Boards are essential to driving a company’s or an organization’s mission and strategic plan. By partnering with affinity groups, the National Association of Corporate Directors is making sure boards are better representing those they serve.
It’s not uncommon for organizations to implement initiatives to diversify their staff, membership, or customer base. And to expand that push to the boardroom, the National Association of Corporate Directors has entered a new partnership with the Latino Corporate Directors Association.
NACD provides board-recruitment services to major corporations, small companies, and nonprofits. The partnership with LCDA will help NACD bring more Latino individuals to its clients’ boardrooms. NACD is working similarly with other affinity groups, including the Executive Leadership Council, Ascend, and Women Corporate Directors, to help recruit black, Pan-Asian, and female business leaders.
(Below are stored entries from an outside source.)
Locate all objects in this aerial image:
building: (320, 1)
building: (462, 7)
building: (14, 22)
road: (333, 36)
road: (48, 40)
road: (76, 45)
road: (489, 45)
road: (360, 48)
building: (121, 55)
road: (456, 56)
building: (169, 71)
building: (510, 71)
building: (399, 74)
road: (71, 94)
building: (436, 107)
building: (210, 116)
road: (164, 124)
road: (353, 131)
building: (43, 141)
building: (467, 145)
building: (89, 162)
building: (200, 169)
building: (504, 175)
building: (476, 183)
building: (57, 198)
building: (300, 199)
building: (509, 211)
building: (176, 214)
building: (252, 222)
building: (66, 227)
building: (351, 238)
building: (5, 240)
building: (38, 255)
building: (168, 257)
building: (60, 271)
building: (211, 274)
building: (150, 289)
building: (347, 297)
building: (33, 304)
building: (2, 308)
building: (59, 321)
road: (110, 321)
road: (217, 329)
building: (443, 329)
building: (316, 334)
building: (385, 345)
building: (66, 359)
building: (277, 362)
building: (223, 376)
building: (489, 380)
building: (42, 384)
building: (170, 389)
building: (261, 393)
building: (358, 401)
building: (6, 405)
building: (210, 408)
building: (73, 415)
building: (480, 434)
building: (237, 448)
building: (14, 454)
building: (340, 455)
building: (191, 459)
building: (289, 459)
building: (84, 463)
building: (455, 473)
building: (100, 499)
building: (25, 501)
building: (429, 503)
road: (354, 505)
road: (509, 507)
“We have made a concerted effort to reach out to these groups and say ‘We want to know you. We want to know who’s in your membership,’” said Steve Walker, general counsel and managing director of the NACD Board Services Group. “And it’s a wonderful tool for us to go out when we have a search for one of our members, and we want to know that diversity is part of the search.”
Though many members of these affinity groups also belong to NACD, Walker explained that working through partnerships can provide extra insight into potential candidates.
“It’s just a great way for us to go to the source and be able to tap into vetted candidates who have intimate knowledge of each other’s skills, backgrounds, and levels of experience,” he said.
Specifically, working with the LCDA will help companies and organizations better represent the Latino population, which makes up 18 percent of the U.S. population.
“Studies demonstrate that companies gain a competitive advantage when decision making comes from diverse perspectives that align the companies’ strategy with their changing consumer bases. With Latino purchasing power at $1.7 trillion and on pace to continue to grow $80 to $90 billion a year, Latino consumers are driving consumption growth in America,” LCDA president and CEO Esther Aguilera said in a press release. “We applaud the efforts of NACD’s Board Recruitment Services to advance the contributions that Latino leaders can make at the highest levels of corporate leadership.”
In addition, NACD will provide special education sessions and networking opportunities during its 2017 Global Board Leaders’ Summit to connect the affinity groups’ members with NACD and its membership.
However, when seeking diversity in the boardroom, NACD is looking beyond the typical considerations, especially as demographics and culture contexts change.
“There is going to be a lot of opportunity and a lot of retirement in the next decade, and we want to make sure we’re placing and diversifying boards not only based upon gender, race, and ethnicity, but unique skills—skills that boards may have not traditionally gone after—so that they can be prepared in the timely, competitive, disruptive, and innovative world that we find ourselves in,” Walker said.
He continued that age also needs to be considered, as the average board director is 62 years old. Introducing millennials or rising leaders to boardrooms or encouraging them to volunteer with a nonprofit can provide them the experience they need to serve in a major company’s boardroom later.
Because diversifying—whether with regards to gender, age, race, ethnicity, skill set, or industry background—by “bringing people into the boardroom who will provide richness, new thought leadership, diverse thought leadership” is key to creating strategic, forward-facing boards, Walker said.